PERPISAHAN ITU HARUS TERJADI
DN Sarjana
Disela istirahat mereka menikmati suadana alam dilingkungan hotel yamg lumayan sejuk. Sambil menyuapi Dedi buah melon, Lely melanjutkan pembicaraan. "Kak Dedi, aku kan suka fashion. Aku pingin kuliah dibidang itu".
"O, bagus itu. Bidang desainner, trens. Kehidupan sekarang kan pashion itu penting untuk menambah percaya diri. Tidak hanya anak muda, tapi kalangan tua juga banyak yang menyukai", jawab Dedi sambil mengunyah buah melon.
"Di Bali ada ya Kak Dedi?"
"Apa harus di Bali. Apa karena ada aku?" Dedi menggoda.
"Kalau aku jawab ya?" Lely menjimpit tangan Dedi.
"Aduuh sakit Mam". Dedi keceplosan bilang mama.
Wajah Lely memerah. Dia kelihatan sedikit malu dipanggil mama. Tapi hatinya mekar secercah mawar. "Uh, dari kapan aku jadi mama mu Ded?. Ngaco aja".
"Dari kemarin itu. Aku kan melihatmu di kamar mandi". Lely semakin keras menjimpit tangan Dedi. Dia berdiri dan memeluk Dedi dari belakang. Dedi tak menyia-nyiakan luapan cinta kekasihnya. Seperti burung camar meliak-liuk, mengikuti irama hempasan angin dingin tuk berguling di dahan daun cemara.
Cukup waktu yang dihabiskan, Dedi  meneruskan cerita soal pilihan kuliah. "Di Jogja juga ada kok. Banyak desainer nasional tamatan Jogja. Jadinya aku tambah sering pulang ke Jogja".
"Pas, Ded. Kamu pinter. Aku akan bilang sama ibu bahwa aku kuliah di Jogja".
Waktu begitu cepat berlalu. Hidangan yang tersaji dari hotel, terkesan hambar dan tidak begitu menggoda bagi Dedi dan Lely. Ia tidak bisa membayangkan betapa perih rasa ketika sebentar lagi harus berpisah. Rajutan kasih yang tersisa, ambyar begitu saja karena perpisahan tak kuasa dibendung. Kehadiran sore nan cerah, namun awan gelap tetap saja bergelayut. Sama seperti gelap nya hati Lely, sangat berat jauh dari sisi Dedi. Dia merasa takut kehilangan. Kehadiran Dedi bagai cahaya, menerangi jalan gelap hari-hari lalu buat Lely. Tapi, tak mungkin juga Lely tetap di Bali.
Sambil memegang jemari, Dedi berucap, "Lely, aku sangat mencintaimu. Percayalah. Aku tahu naluri perempuan sangat sulit meyakini. Apalagi kita berjauhan".
Lely berusaha menahan air matanya. Ia menambah erat genggaman Dedi. "Kau segalanya bagiku. Kehadiranmu menghapus hidup terbelemggu yang aku rasakan Ded". Â Lely tidak mampu menahan air matanya. Ia berlari keruangan. Ia tumpahkan kesedihannya hingga jerit tangis memecah kesunyian.
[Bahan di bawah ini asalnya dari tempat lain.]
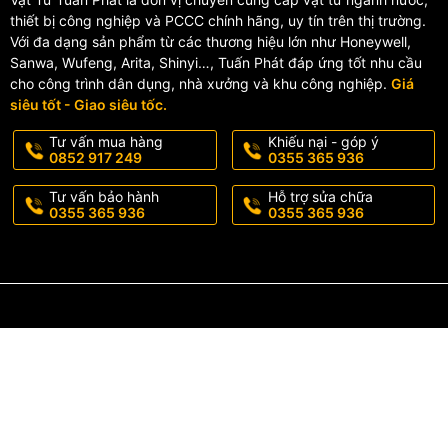
thiết bị công nghiệp và PCCC chính hãng, uy tín trên thị trường.
Với đa dạng sản phẩm từ các thương hiệu lớn như Honeywell,
Sanwa, Wufeng, Arita, Shinyi…, Tuấn Phát đáp ứng tốt nhu cầu
cho công trình dân dụng, nhà xưởng và khu công nghiệp.
Giá
siêu tốt - Giao siêu tốc.
Tư vấn mua hàng
Khiếu nại - góp ý
0852 917 249
0355 365 936
Tư vấn bảo hành
Hỗ trợ sửa chữa
0355 365 936
0355 365 936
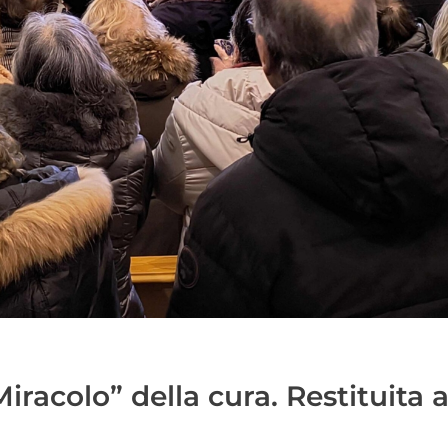
iracolo” della cura. Restituita a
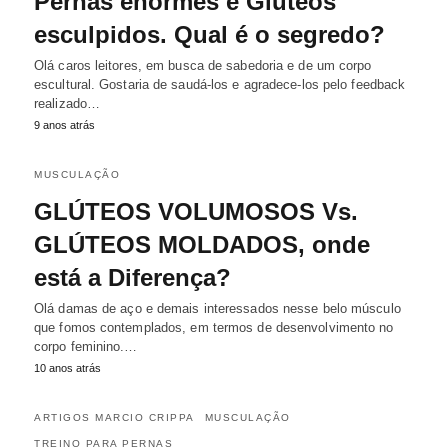
Pernas enormes e Glúteos
esculpidos. Qual é o segredo?
Olá caros leitores, em busca de sabedoria e de um corpo
escultural. Gostaria de saudá-los e agradece-los pelo feedback
realizado…
9 anos atrás
MUSCULAÇÃO
GLÚTEOS VOLUMOSOS Vs.
GLÚTEOS MOLDADOS, onde
está a Diferença?
Olá damas de aço e demais interessados nesse belo músculo
que fomos contemplados, em termos de desenvolvimento no
corpo feminino.…
10 anos atrás
ARTIGOS MARCIO CRIPPA
MUSCULAÇÃO
TREINO PARA PERNAS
Dedy menyusul Lely. "Sayang, hentikan tangismu". Dedi memeluk Lely. Dibelainya rambut Lely. Dengan tatapan yang tulus, Dedi meyakinkan hati Lely. Kecupan berkali-kali tertumpah di pipi dan bibir Lely. Mereka menjawab semua bayang kerinduan dan kesepian d hari-hari nanti. Sang kala tiada henti memutar waktu.
"Lely, aku pamit dulu ya. Sudah sore. Ntar ibu mu datang. Tidak baik untuk kita berdua, karena restu orang tua belum pasti untuk kita".
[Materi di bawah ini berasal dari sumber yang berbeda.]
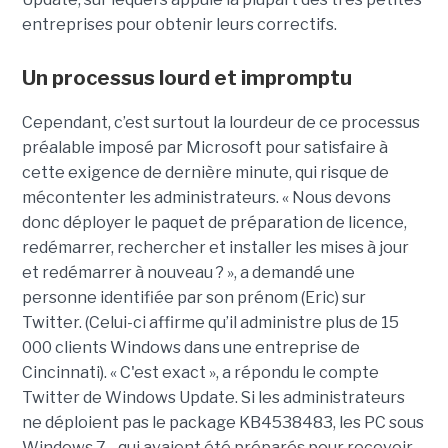
entreprises pour obtenir leurs correctifs.
Un processus lourd et impromptu
Cependant, c’est surtout la lourdeur de ce processus
préalable imposé par Microsoft pour satisfaire à
cette exigence de dernière minute, qui risque de
mécontenter les administrateurs. « Nous devons
donc déployer le paquet de préparation de licence,
redémarrer, rechercher et installer les mises à jour
et redémarrer à nouveau ? », a demandé une
personne identifiée par son prénom (Eric) sur
Twitter. (Celui-ci affirme qu’il administre plus de 15
000 clients Windows dans une entreprise de
Cincinnati). « C'est exact », a répondu le compte
Twitter de Windows Update. Si les administrateurs
ne déploient pas le package KB4538483, les PC sous
Windows 7 - qui avaient été préparés pour recevoir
Lely tak terima dengan ucapan Dedi. "Ded, itu tidak boleh terjadi. Aku tidak menginginkan. Siapapun tak boleh mengahalangi kita". Lely mengguncang badan Dedi.
"Ya, aku punya harapan yang sama. Tapi kali ini kita berpisah dulu".
Lely menganggung sambil merenggangkan pelukan Dedi. "Jangan khianati cintaku Ded. Kau pertama yang mampu meruntuhkan pribadiku".
Sekali lagi Dedi mengecup bibir Lely. Walau langkah terasa berat, tapi Dedi harus menghiklaskan Lely makin jauh dari tatapannya. Namun dia masih menyisakan kenangan yang tak kan dilupakan Lely yaitu lukisan itu. Ada rahasia yang disembunyikan. Entah apa yang akan terjadi, lukisan itu akan mengisahkan nanti.